* _Task goal_: Restrict the output to the lines below starting at the one that contains "(204, 205) none" and ending at the one that contains "(182, 430) none", and restate them word for word, both ends included.

* _Dataset excerpts_:

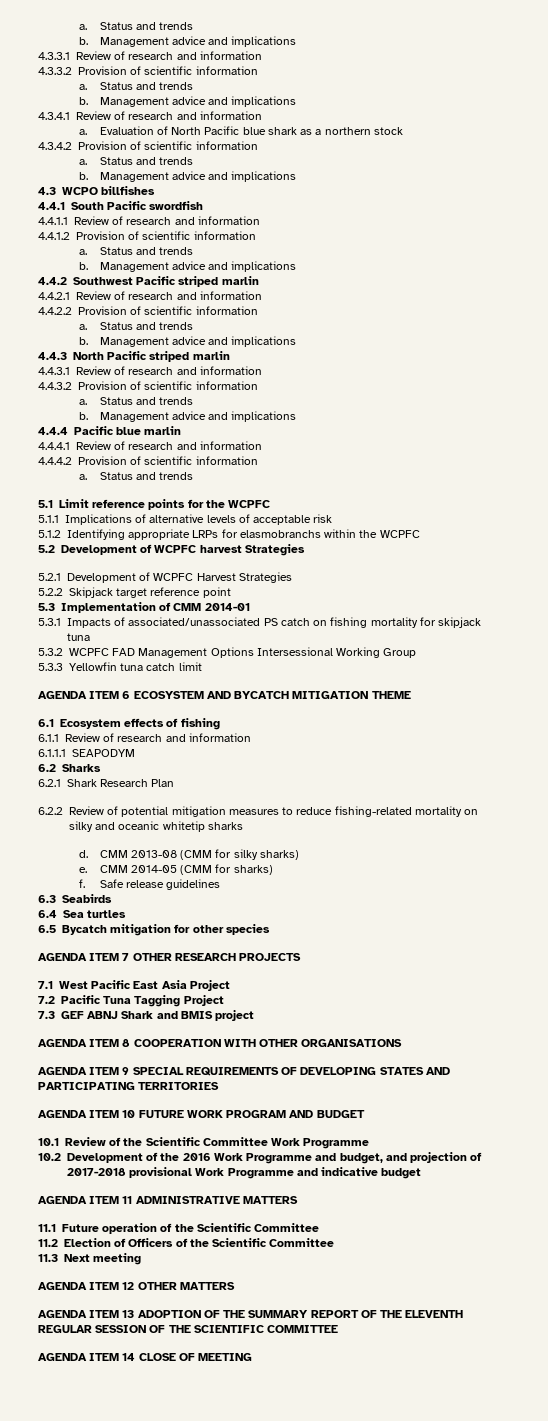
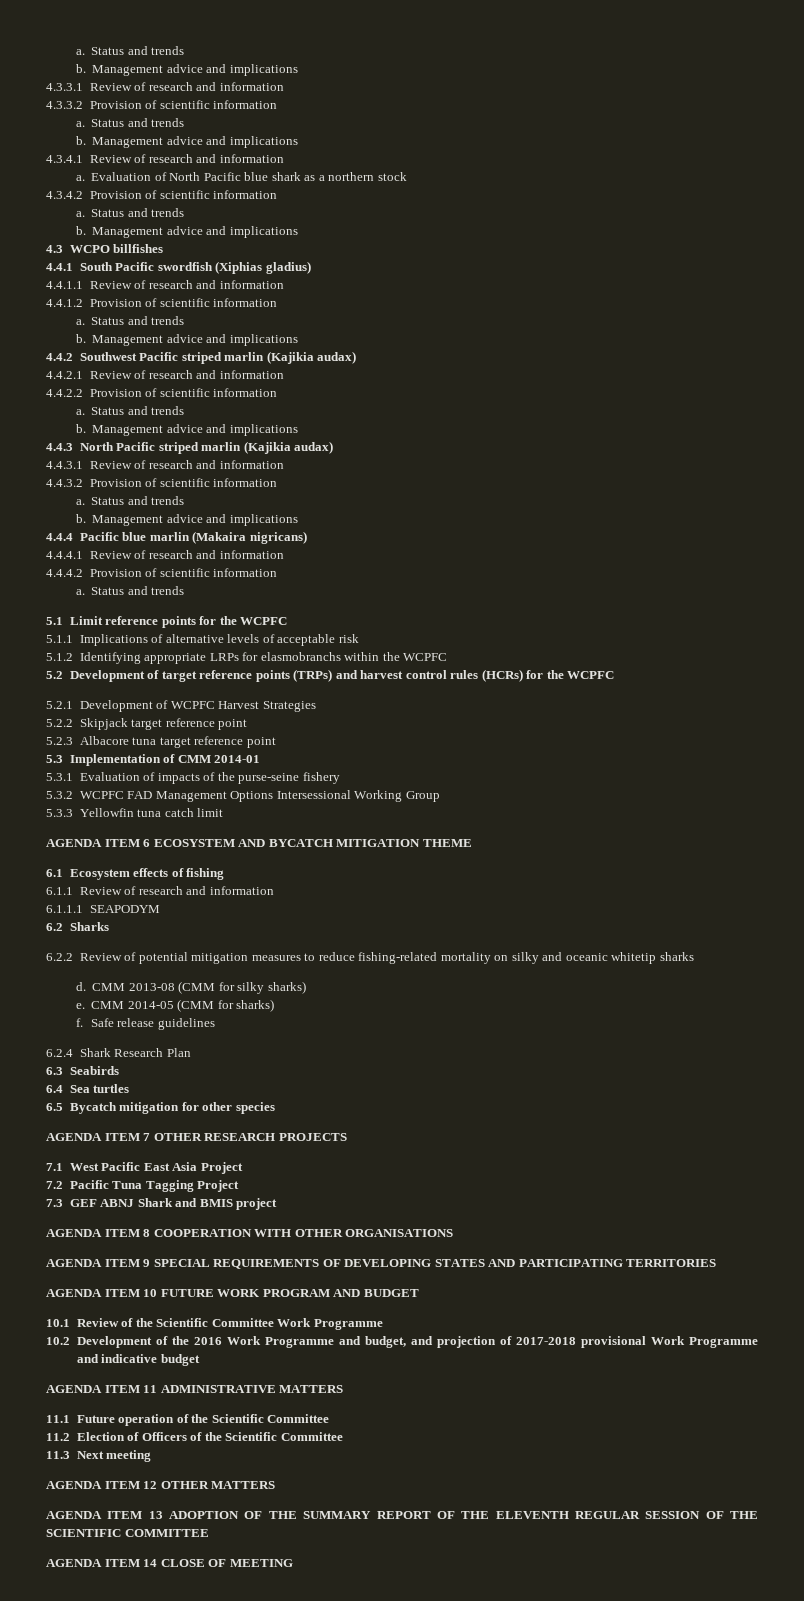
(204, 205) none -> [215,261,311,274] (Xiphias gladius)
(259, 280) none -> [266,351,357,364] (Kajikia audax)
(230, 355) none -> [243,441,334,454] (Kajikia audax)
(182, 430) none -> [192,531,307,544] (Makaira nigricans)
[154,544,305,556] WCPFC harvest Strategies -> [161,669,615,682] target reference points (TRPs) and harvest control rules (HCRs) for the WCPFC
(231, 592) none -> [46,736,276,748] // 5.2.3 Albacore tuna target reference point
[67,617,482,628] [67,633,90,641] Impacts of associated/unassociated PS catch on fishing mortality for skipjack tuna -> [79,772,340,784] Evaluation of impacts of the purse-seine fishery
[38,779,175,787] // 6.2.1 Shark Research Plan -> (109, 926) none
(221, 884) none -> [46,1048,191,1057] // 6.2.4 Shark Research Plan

...

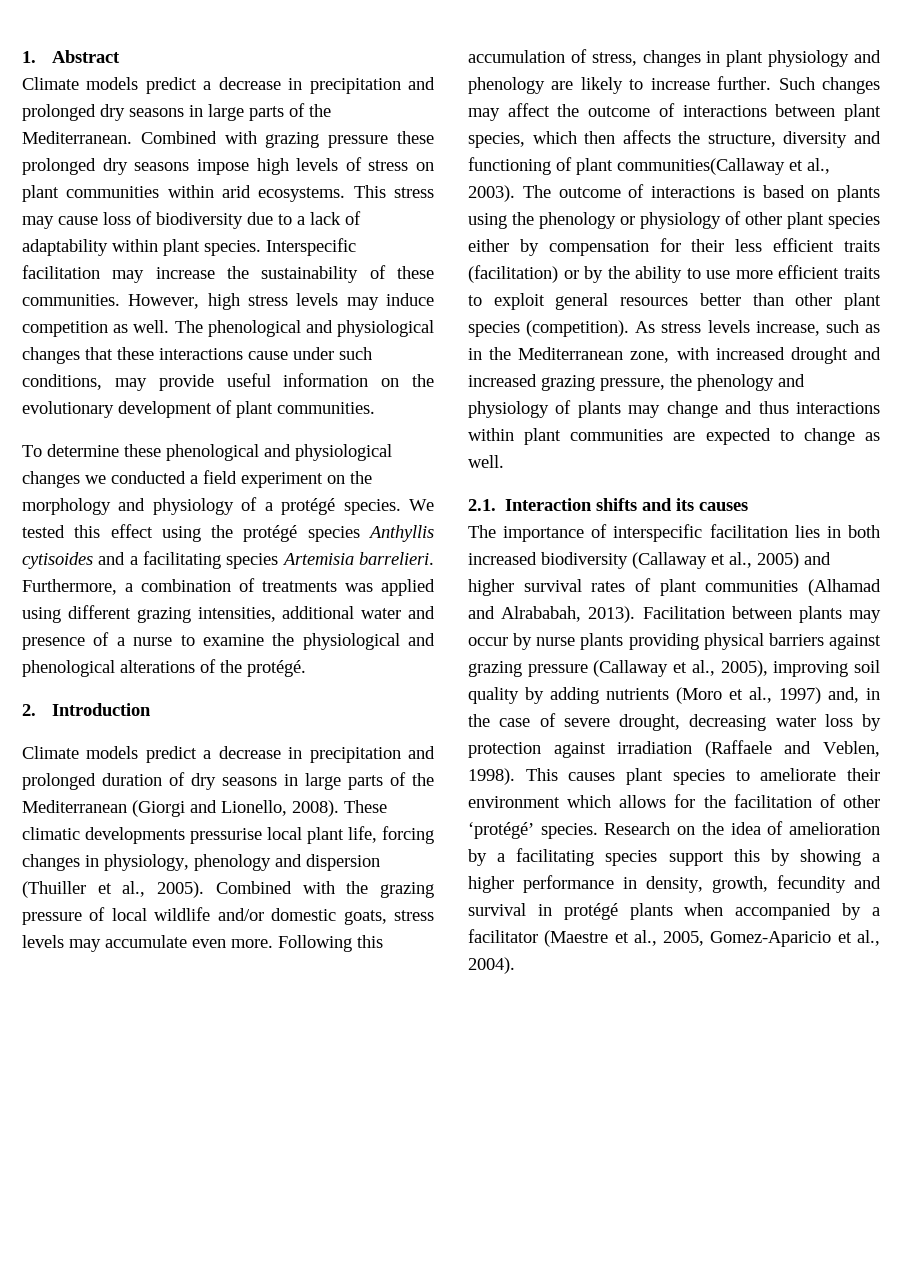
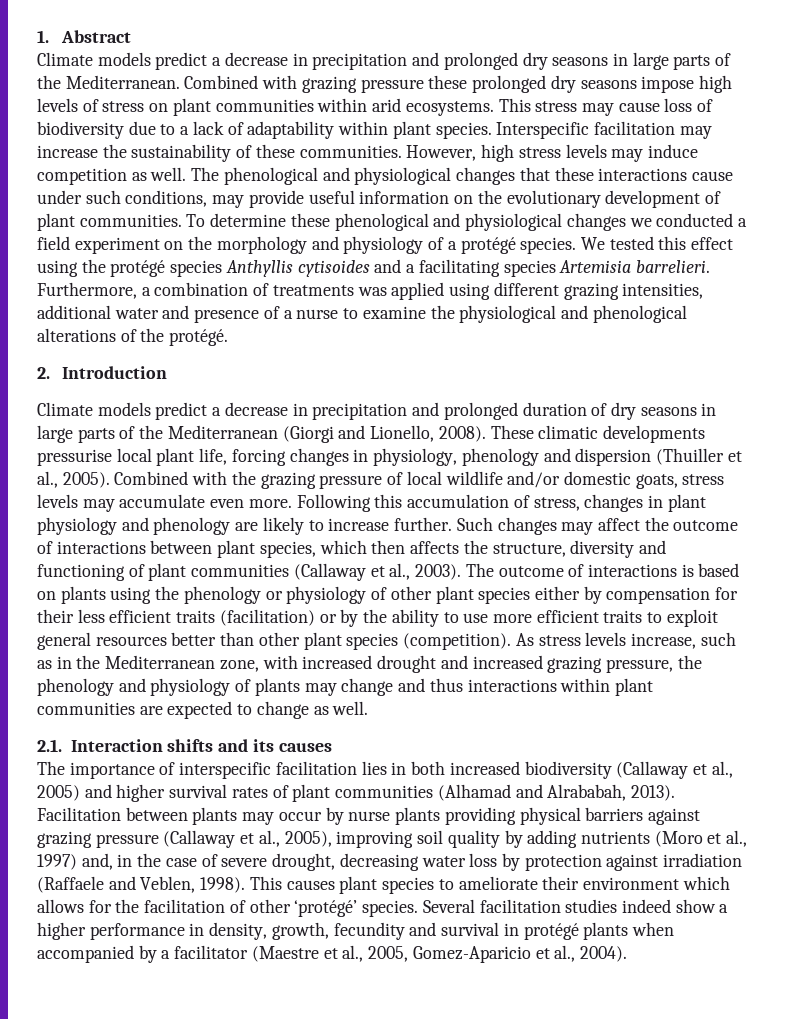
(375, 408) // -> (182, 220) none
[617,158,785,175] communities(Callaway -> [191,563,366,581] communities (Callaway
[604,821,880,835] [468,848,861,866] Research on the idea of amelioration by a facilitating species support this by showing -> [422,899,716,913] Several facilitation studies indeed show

* _Written response_:
(204, 205) none -> [215,261,311,274] (Xiphias gladius)
(259, 280) none -> [266,351,357,364] (Kajikia audax)
(230, 355) none -> [243,441,334,454] (Kajikia audax)
(182, 430) none -> [192,531,307,544] (Makaira nigricans)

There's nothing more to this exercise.